Libya and the Tragedy of Incremental Decision-Making
The allied military intervention in Libya, which may still be in only an early chapter of a possibly long story, already has displayed multiple decision-making pathologies. Some of those pathologies resemble patterns observed in earlier wars, or the in the run-up to earlier wars. There is, for example, the phenomenon of a mighty power (the United States) getting half-dragged into a conflict by lesser allies (France and the United Kingdom), which brings to mind the European crisis of 1914, in which the actions of Serbia and Austria-Hungary dragged Russia and Germany into what became World War I. Then there are the ghosts of past genocides and non-interventions, which constituted the other half of U.S. decision-making. This has been more a matter of emotion than of clear-eyed consideration of costs and benefits. It is the sort of redemptive, analogy-laden “never again” attitude that also has been in evidence in other decisions about war and peace, similar to the repeated invocations of Munich and the pre-World War II diplomacy that have contributed to earlier wars.

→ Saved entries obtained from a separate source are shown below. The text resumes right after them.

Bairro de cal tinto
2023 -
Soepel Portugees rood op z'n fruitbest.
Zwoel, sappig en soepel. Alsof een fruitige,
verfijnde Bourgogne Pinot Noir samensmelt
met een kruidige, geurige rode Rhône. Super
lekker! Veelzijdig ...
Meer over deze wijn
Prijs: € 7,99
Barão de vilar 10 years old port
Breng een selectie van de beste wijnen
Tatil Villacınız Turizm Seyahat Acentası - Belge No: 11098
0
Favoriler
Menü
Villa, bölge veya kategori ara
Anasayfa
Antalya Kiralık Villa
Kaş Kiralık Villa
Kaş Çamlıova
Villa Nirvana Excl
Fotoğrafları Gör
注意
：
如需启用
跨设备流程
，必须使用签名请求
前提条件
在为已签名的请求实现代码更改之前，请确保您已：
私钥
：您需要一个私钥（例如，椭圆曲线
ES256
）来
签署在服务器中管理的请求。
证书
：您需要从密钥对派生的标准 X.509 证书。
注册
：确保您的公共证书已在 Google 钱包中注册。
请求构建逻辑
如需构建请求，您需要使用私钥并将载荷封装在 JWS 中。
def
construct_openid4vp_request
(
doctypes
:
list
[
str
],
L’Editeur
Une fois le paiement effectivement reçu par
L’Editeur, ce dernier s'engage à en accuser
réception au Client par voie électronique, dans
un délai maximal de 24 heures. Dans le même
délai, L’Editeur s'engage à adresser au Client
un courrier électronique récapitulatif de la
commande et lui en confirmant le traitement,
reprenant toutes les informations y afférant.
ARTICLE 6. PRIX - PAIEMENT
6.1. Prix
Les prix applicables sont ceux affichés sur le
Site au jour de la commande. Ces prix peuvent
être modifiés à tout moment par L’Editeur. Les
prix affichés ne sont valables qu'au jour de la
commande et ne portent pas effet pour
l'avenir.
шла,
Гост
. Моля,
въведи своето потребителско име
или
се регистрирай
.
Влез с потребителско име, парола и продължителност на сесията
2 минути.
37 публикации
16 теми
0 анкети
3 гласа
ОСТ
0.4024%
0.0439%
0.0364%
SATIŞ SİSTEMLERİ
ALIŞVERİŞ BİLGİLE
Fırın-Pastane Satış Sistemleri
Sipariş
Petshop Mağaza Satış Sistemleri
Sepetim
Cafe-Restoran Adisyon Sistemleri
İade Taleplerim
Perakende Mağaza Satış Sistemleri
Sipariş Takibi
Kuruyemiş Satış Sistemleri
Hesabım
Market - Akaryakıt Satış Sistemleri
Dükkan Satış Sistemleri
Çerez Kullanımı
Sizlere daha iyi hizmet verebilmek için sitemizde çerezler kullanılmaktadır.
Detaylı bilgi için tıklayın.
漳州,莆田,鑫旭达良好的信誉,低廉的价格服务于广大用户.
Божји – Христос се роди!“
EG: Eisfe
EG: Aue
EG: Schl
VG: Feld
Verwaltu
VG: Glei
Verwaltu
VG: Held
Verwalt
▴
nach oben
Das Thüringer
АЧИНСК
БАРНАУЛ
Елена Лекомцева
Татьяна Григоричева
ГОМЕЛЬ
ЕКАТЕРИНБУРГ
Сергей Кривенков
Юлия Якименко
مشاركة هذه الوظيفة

Other pathologies are associated with the piecemeal nature of the Libyan intervention, which already has gone from no-fly zones to offensive strikes on government forces to allied advisers on the ground and now to U.S. missile-armed drones in the air. The incremental involvement, along with the rationalizations for the escalation, have been described as mission creep, and it is indeed that. Enlarging one's objectives in the course of a war is not ipso facto irrational. Vyacheslav Molotov referred to the “logic of war” in explaining why the Soviet Union expanded its territorial demands during the Russo-Finnish War; the military effort the Soviets needed to break through the Finnish lines was large enough to bring additional objectives into reach. But what has been happening with Libya is not the logic of another war; it's just plain mission creep, born out of confusion and disagreement from the beginning of the crisis as to what the mission ought to be.
A couple of other pathological patterns associated with incremental escalation of a war are likely to become more apparent as this conflict wears on. One is the tendency—irrational but common—to treat sunk costs as an investment. Another is the belief—incorrect but also common—that the more deeply the United States sinks into a conflict the more its credibility and standing will be damaged if it extracts itself from the conflict with anything other than a clear victory. That belief has figured into the prolongation of several wars, most recently the one in Afghanistan.
Another pattern associated with incremental involvement in a war is more logical than irrational, but the logic can still have a destructive overall effect. Each individual step on the ladder of escalation may be quite justifiable; it may entail a small incremental cost in return for increasing the chance that the whole expedition will end in a win rather than a loss. In Libya, each step may seem a small additional price to pay if there is reason to believe it might be just enough to make the difference between Qaddafi staying or leaving. But when all the steps are put together, they may add up to costs and consequences that outweigh even the value of a win.
In Libya, there may yet be a good number of steps to be taken. And the appropriate metaphor is probably not steps up a ladder but rather steps down into a bog. A departure by Qaddafi may be seen as a win, but that still would leave the question of what the allies should do about chaos in his wake (an op ed by Michael Chertoff and Michael Hayden raises important questions about this). An imperative to extend the intervention beyond Qaddafi would be driven by the dangers of chaos and power vacuums (including exploitation by radical Islamists) and by a sense of responsibility based on the Pottery Barn rule. And what about humanitarian considerations of the sort that supposedly were so important in getting us involved in Libya in the first place? If there was a moral imperative to save Libyans from violence not of our own making, what about our moral obligations when Libyans are endangered by violence that results from a situation that is partly of our own making?
The outstanding recent example of the failure of decision-makers to look ahead at the burdens that would follow the forceful overthrow of a dictator is, of course, the Iraq War. The intervention in Libya will not cause damage to U.S. interests as severe as that enormous blunder, but it threatens to become one of the more distracting enterprises of Barack Obama's presidency, despite Mr. Obama's clear reluctance to step into the bog.